I'm gonna say they are safe once you understand how your stove works and how you can ge the most out of it.

Mine give me dancing flames and to me, the flames are a sign it is running correctly. If the flames disappear there's an issue somewhere. In my case anyway.

I've been loading mine on these cold, below 30 deg F days, twice a day. Morning and night. around 3/4 of the way full all front to back.

Ash clean up is touchy. First, I would recoomend 14" pieces. 16" pieces front to back are a little close to the door and although It's been fine. Next few loads of wood I stack will be 14" to see if it will help keeping the pesky lower corners of the glass clean, and keep less ash from accumulating on the door.

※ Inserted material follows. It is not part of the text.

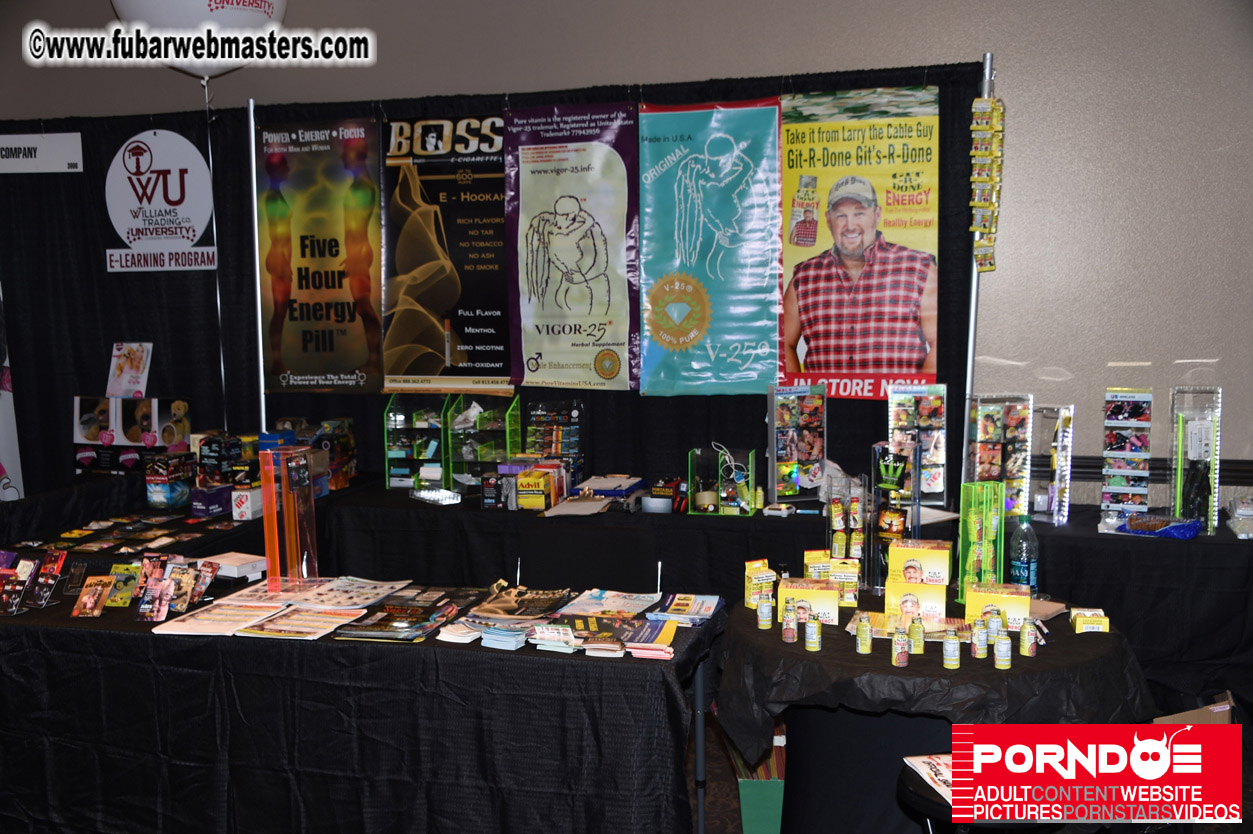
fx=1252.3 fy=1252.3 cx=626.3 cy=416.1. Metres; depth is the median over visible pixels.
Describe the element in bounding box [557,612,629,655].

You will have to learn the technique and the quirks. Messing with the ash can cause your Cats to clog faster. I've made a few threads on my issues down the line. Check them out.

It may seem like complaining but this thing works great when you get it down. I would buy another one. You're probably still going to need fans blowing the cold air towards the stove down low. Also, how tight your house was built will be afactor.
are you loading/burning only N/S in your GM80?
Not being critical, i'm just curious.

In my GM60 i have done both, i have wood that's 16" to 18" long so I run E/W per the stove's intended design. But i have a lot of wood at 12" to 14" long so i have run a lot of loads N/S in this stove. I'm not completely decided on which i prefer. I will say though, i notice much more black on the glass if i load it N/S, not sure if this is the way the air moves through this stove, or I think maybe a lot of the remaining moisture in wood cooks out the end of the split, so having those butt ends right up against the glass just kinda gunks up the whole left and right side, that may be your issue. Curious if you would see clearer glass if you switched to E/W.
 
mdocod and begreen, how would compare the Ideal Steel to the GM80, performance wise? Slightly larger firebox than the GM80, uses 6" flue piping, steel vs cast iron...
 
mdocod and begreen, how would compare the Ideal Steel to the GM80, performance wise? Slightly larger firebox than the GM80, uses 6" flue piping, steel vs cast iron...
So I had the asbsolute steel for one year, but switched it out. But it had nothing to do with the performance at all, I just simply oversized too big and it heated us out of the house even at the lowest rate. Woodstock customer service is great. The quality of the stove was outstanding. I believe both of the stoves are also lined with soapstone, which i think is nice. Overall, the stove quality and performance, i wouldn't be hesitant to buy another woodstock.